In keeping with the purity of the message, Chris RWK keeps his lines thick and his color fields solid. Though he’s a firm hand with a spray paint can, he does not tend to go for the aerosol virtuosity of Mustart or the labyrinthine designs of Clarence Rich. Instead, his robotic character is rendered in a few bold strokes: a modest chassis that suggests the protagonist could stand to do a few more robot push-ups and a head that resembles a toaster stood on its side. Because one of the slash-like eyes is always longer than the other, it always looks like the robot is turning in the direction of the viewer. It’s funny how a simple visual gesture can create such a persuasive illusion, but teaching us to respect the power of small gestures is one of the artist’s missions.
Because of his affection for his character, Chris RWK can’t let him face the night alone. Light is usually falling on the robot’s body, suggesting that he’s running his programs in a wider world that extends far beyond the frame. “In the Stars” sanctifies the machine by bathing its body in a halo of golden aerosol. In many of these canvases, the android is joined by a little red bird with an oval eye that takes up most of its face; “I’ll Take All the Advice I Can Get” portrays three birds on the robot’s outstretched arm. Another alights on the robot’s head in “Never Alone.” It’s Woodstock on the roof of Snoopy’s doghouse, here to guide its friend through the anxiety that accompanies modern life. These birds can feel as emotionally manipulative as Disney sidekicks, but they’re pretty cute, and cuteness forgives plenty.
As downcast as he can be, the RWK robot is also irrepressible: he pops up in funny places, and when he does, he certainly isn’t shy. In “Unburdened,” he peers back at us from posters, subway maps, and objects liberated from the MTA. The artist emblazons him on spent aerosol cans, and there he simultaneously acts like a proof of street-art concept and a consumer brand.
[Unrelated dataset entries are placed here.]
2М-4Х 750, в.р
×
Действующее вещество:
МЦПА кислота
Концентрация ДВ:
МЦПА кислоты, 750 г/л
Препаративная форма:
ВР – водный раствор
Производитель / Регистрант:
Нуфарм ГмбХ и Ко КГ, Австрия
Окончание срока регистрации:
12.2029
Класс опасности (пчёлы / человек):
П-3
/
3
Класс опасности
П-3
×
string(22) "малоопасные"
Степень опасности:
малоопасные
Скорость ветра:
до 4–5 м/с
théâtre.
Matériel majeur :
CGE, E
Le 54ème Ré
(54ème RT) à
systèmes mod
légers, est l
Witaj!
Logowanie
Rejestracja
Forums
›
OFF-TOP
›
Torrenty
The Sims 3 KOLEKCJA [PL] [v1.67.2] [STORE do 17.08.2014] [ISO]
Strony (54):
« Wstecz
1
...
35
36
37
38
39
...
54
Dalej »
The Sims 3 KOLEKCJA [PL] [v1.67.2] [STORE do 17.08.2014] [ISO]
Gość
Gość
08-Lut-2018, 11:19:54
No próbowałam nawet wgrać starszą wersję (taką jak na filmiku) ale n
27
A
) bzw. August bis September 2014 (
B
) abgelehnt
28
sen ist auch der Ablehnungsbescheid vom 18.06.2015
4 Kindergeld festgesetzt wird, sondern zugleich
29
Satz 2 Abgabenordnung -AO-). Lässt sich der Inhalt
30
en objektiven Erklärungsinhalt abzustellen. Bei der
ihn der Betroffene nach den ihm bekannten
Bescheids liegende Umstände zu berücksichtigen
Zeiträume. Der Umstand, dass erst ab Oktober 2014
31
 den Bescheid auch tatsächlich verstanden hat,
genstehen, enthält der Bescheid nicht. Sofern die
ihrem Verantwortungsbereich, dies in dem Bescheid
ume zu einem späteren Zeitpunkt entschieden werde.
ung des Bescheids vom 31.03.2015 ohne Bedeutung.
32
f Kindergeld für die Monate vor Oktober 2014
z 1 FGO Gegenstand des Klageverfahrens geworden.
In many of the pieces in the show, he appears to be emerging from a flurry of funny pages from newspapers: in “My Blue Stays True,” he shares space with a representation of Donald Duck. At times he morphs — he can become a baby version of Batman, or a little Death with a skull in the place of the robot head. “Character Development” gives him a scythe, but also a branded sweatshirt and a corporate name tag that reads “I’m a Good Guy, I Swear.” Even the Grim Reaper, it turns out, has romantic leanings. May all our adversaries, mechanical, mythological, or otherwise, have such winning dispositions.